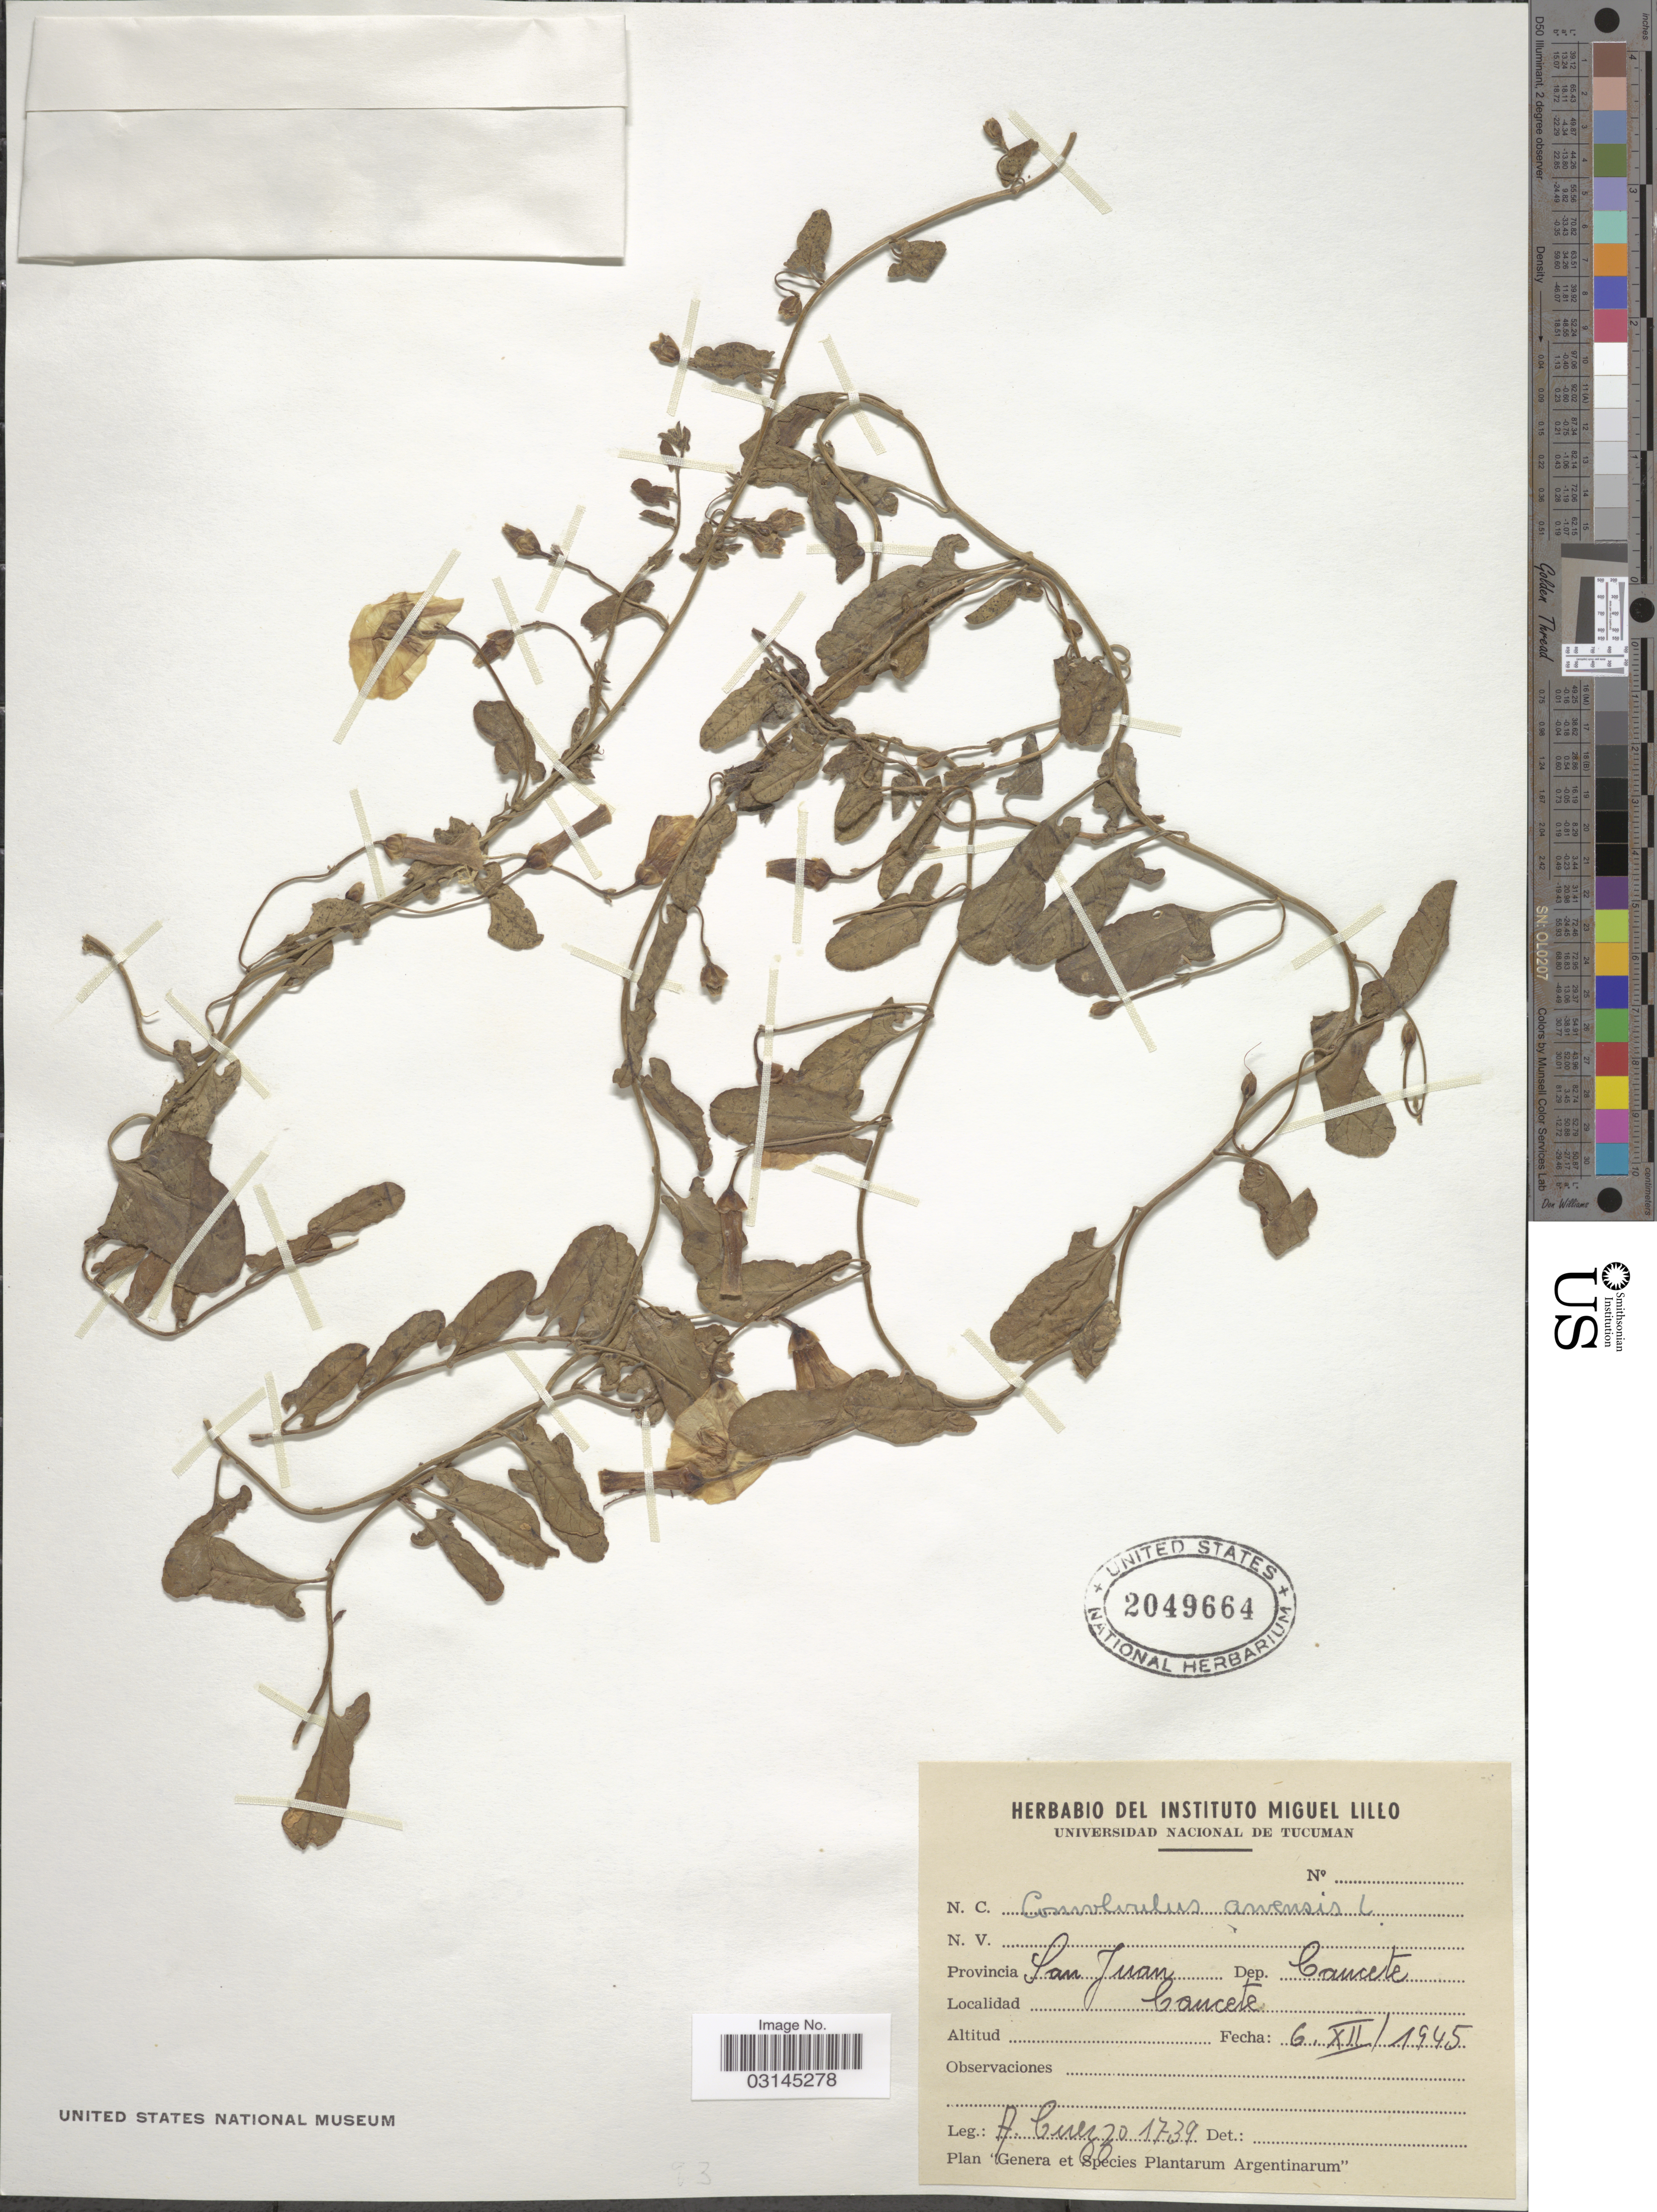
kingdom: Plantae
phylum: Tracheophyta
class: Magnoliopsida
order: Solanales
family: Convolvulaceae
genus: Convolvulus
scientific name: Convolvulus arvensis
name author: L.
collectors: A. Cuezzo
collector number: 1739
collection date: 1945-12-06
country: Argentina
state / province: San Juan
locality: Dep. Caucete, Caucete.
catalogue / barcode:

> DESCRIZIONE DEL COMPITO
Puoi trasformare tutte queste righe in un elenco numerato, saltando quelle vuote e lasciando fuori le immagini?

> RISPOSTA AL COMPITO
1. kingdom: Plantae
2. phylum: Tracheophyta
3. class: Magnoliopsida
4. order: Solanales
5. family: Convolvulaceae
6. genus: Convolvulus
7. scientific name: Convolvulus arvensis
8. name author: L.
9. collectors: A. Cuezzo
10. collector number: 1739
11. collection date: 1945-12-06
12. country: Argentina
13. state / province: San Juan
14. locality: Dep. Caucete, Caucete.
15. catalogue / barcode:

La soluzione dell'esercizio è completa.